By Bill Wright
If you put an employee on a performance improvement plan (“PIP”), can he resign, sue on some theory or other, and collect damages as though he had been discharged? Two employees in Texas tried it. The employees contended that they were top performers, but that, because of their age and/or race, they had been placed on coaching plans and then on PIPs “based on minor or trivial performance issues.” They also contended that the plans had “included vague and subjective criteria that were impossible to meet,” and that the plans did not meet company policies. Each resigned and sued, alleging “constructive discharge.” We assume they asked for back pay, front pay and other damages.
At trial, the jury found (a) the employees were constructively discharged because of discrimination, but also (b) the employer would have placed them on the PIPs anyway. Consequently, the employees only won their costs.

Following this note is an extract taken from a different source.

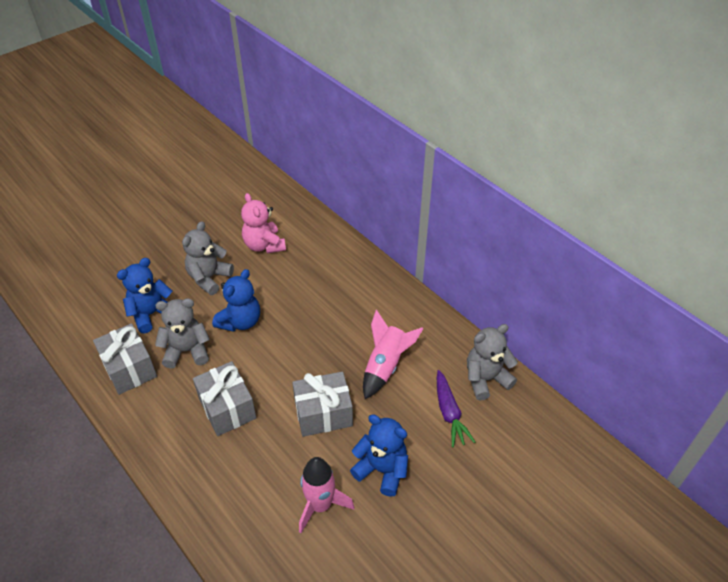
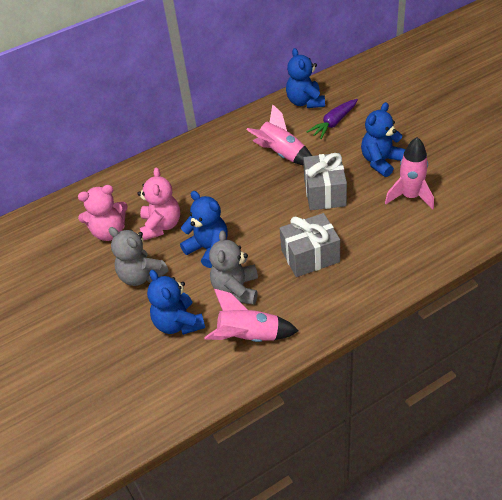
camera: 75 degrees left, 0 degrees up
(129, 369) = (249, 336): grey gift -> pink rocket
(272, 280) = (161, 226): none -> pink teddy bear
(449, 413) = (333, 123): purple carrot -> purple carrot turned 135 degrees clockwise
(486, 379) = (305, 102): grey teddy bear -> blue teddy bear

The case still went to the court of appeals, where one issue was: “Is being placed on a PIP enough to be constructive discharge?” The Court said, No. The employees had not suffered threats of immediate discharge, demotion, reduction in salary, reduction in responsibilities, reassignment, harassment, or any other negative factor. Alone, being placed on a PIP just isn’t enough for a reasonable jury to find constructive discharge. Phew. If discipline less than discharge were grounds to claim constructive discharge, employers might as well fire employees for every instance of poor performance. Perret v. Nationwide Mut. Ins. Co., No. 13-40867 (5th Cir. October 20, 2014).